*** DATA ***

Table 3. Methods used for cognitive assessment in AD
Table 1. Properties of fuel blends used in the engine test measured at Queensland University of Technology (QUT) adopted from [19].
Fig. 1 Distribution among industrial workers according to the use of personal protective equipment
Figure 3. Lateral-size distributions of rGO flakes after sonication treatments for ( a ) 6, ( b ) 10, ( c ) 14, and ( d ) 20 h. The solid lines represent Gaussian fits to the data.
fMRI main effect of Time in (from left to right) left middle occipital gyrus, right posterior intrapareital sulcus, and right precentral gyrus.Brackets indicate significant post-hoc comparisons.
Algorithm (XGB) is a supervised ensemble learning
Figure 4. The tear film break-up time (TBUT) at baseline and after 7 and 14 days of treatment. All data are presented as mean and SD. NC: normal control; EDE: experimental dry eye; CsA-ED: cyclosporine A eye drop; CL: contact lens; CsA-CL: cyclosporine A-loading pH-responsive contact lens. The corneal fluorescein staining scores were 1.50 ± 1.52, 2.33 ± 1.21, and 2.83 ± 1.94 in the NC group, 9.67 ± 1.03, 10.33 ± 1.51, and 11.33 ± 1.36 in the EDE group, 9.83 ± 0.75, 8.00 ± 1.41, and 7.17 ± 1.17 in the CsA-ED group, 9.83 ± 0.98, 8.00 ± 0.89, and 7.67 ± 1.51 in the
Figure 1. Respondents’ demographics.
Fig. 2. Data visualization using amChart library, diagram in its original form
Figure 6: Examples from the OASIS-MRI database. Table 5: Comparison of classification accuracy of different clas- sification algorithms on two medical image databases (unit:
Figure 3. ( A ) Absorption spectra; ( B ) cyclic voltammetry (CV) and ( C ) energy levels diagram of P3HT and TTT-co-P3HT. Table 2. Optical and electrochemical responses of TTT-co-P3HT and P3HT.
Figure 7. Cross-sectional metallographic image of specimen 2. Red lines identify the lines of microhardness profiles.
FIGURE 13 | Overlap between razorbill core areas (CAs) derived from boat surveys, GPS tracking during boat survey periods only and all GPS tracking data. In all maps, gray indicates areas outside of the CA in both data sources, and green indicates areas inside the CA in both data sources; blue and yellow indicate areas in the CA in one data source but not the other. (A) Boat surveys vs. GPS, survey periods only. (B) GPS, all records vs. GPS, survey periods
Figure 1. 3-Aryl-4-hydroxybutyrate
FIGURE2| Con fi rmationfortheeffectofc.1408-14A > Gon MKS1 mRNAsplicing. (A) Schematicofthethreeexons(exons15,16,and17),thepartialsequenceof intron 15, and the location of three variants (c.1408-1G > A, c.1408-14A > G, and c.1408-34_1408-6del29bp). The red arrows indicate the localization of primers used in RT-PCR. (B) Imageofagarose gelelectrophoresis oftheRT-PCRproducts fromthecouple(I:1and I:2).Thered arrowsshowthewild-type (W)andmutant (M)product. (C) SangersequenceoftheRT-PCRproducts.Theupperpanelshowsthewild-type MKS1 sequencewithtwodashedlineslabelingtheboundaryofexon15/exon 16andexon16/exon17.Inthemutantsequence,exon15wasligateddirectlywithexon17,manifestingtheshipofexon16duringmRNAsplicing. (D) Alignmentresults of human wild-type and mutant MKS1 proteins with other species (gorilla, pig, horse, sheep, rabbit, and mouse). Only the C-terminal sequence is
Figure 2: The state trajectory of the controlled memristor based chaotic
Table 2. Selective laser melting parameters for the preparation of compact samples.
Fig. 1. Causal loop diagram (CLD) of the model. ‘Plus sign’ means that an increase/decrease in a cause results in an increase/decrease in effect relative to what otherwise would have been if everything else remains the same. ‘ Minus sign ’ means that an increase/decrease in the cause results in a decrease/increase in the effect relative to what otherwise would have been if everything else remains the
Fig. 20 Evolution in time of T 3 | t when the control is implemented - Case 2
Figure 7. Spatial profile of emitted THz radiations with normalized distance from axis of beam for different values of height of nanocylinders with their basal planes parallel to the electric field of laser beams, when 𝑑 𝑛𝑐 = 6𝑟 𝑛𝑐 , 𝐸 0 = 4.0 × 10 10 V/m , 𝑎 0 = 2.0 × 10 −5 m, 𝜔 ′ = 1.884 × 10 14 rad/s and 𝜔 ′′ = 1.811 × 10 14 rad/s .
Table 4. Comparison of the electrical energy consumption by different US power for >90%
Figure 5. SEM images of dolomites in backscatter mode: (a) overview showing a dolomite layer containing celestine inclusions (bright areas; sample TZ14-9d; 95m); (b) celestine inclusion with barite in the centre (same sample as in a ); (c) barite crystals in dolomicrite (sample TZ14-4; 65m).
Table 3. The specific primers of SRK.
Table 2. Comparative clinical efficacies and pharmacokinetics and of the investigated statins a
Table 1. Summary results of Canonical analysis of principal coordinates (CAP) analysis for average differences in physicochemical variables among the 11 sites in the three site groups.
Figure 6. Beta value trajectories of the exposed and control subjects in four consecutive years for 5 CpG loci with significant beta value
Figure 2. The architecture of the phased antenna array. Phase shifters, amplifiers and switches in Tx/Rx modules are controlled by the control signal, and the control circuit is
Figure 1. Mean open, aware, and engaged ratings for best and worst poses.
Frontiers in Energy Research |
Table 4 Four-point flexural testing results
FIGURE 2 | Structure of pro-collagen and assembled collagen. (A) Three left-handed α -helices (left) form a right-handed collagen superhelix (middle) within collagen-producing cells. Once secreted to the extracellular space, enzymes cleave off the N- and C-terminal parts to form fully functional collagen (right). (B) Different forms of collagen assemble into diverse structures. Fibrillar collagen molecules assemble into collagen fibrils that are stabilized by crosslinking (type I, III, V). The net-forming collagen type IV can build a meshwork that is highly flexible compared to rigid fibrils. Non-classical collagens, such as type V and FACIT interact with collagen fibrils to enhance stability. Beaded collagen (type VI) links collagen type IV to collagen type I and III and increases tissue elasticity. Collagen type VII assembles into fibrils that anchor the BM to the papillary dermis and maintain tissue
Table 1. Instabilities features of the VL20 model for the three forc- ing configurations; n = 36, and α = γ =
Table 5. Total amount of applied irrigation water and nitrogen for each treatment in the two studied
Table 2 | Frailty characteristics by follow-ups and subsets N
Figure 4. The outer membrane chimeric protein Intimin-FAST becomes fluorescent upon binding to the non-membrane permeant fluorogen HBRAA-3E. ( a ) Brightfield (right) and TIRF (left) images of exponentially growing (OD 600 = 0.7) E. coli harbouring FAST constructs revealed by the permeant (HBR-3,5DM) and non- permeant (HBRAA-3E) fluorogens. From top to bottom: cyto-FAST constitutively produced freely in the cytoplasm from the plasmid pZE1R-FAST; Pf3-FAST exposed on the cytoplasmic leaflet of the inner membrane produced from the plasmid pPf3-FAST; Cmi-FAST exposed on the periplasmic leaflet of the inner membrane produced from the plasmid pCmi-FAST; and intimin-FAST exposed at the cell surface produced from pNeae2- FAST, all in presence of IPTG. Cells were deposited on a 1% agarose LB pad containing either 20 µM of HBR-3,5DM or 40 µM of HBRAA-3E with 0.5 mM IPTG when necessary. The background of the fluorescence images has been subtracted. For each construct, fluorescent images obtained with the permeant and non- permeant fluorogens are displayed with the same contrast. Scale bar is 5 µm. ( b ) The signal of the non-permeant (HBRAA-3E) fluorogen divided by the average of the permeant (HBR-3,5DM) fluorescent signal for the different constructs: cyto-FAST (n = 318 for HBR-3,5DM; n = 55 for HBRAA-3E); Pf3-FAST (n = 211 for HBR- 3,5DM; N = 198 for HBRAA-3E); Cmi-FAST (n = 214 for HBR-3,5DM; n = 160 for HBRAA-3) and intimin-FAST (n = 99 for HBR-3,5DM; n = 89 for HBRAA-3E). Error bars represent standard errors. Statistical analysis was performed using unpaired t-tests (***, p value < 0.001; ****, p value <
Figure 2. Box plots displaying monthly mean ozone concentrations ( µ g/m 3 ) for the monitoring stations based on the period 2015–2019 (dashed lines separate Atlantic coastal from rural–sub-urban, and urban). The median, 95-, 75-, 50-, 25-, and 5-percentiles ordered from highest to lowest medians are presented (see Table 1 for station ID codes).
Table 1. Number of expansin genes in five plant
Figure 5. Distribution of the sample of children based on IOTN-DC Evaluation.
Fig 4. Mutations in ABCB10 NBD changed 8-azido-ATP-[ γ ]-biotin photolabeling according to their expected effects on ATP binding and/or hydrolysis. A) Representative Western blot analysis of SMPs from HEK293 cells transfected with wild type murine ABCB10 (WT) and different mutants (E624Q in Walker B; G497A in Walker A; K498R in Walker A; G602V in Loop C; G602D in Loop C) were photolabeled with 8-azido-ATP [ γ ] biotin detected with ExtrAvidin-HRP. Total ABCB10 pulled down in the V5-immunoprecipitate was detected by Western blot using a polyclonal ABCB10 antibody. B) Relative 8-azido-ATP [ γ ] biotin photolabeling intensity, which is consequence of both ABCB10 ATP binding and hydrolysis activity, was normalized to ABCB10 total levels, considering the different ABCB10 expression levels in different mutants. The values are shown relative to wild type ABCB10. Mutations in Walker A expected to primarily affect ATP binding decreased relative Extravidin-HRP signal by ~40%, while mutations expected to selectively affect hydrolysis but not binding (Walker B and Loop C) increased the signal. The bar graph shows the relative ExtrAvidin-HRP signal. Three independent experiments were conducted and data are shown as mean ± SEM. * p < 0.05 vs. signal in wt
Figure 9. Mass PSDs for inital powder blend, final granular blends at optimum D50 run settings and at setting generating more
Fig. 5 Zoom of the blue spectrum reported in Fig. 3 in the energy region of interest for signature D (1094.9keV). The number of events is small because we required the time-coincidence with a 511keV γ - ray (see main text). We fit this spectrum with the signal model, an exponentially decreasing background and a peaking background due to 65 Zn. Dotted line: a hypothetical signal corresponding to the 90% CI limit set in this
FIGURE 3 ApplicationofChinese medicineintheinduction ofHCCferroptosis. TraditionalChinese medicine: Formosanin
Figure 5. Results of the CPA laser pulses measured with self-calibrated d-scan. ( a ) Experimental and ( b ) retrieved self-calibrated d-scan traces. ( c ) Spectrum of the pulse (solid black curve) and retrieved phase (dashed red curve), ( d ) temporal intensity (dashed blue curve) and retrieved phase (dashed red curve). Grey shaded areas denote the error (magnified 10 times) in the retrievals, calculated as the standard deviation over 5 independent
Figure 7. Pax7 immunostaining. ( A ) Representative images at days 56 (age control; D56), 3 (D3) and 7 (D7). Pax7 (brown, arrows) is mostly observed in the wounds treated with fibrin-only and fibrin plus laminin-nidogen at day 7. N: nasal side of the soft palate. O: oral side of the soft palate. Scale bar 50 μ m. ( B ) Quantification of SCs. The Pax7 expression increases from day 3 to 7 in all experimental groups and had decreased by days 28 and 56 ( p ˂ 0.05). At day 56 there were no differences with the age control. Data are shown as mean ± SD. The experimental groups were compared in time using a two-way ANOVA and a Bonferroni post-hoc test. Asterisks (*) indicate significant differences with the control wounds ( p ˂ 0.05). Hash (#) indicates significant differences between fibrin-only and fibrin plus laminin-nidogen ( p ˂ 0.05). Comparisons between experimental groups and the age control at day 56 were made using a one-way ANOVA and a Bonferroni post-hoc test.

*** End of DATA ***

Above are the lines; repeat exactly the ones from the line containing "Figure 3. Lateral-size" down to the line containing "Fig. 2. Data", both inclusive.

EXERCISE ANSWER:
Figure 3. Lateral-size distributions of rGO flakes after sonication treatments for ( a ) 6, ( b ) 10, ( c ) 14, and ( d ) 20 h. The solid lines represent Gaussian fits to the data.
fMRI main effect of Time in (from left to right) left middle occipital gyrus, right posterior intrapareital sulcus, and right precentral gyrus.Brackets indicate significant post-hoc comparisons.
Algorithm (XGB) is a supervised ensemble learning
Figure 4. The tear film break-up time (TBUT) at baseline and after 7 and 14 days of treatment. All data are presented as mean and SD. NC: normal control; EDE: experimental dry eye; CsA-ED: cyclosporine A eye drop; CL: contact lens; CsA-CL: cyclosporine A-loading pH-responsive contact lens. The corneal fluorescein staining scores were 1.50 ± 1.52, 2.33 ± 1.21, and 2.83 ± 1.94 in the NC group, 9.67 ± 1.03, 10.33 ± 1.51, and 11.33 ± 1.36 in the EDE group, 9.83 ± 0.75, 8.00 ± 1.41, and 7.17 ± 1.17 in the CsA-ED group, 9.83 ± 0.98, 8.00 ± 0.89, and 7.67 ± 1.51 in the
Figure 1. Respondents’ demographics.
Fig. 2. Data visualization using amChart library, diagram in its original form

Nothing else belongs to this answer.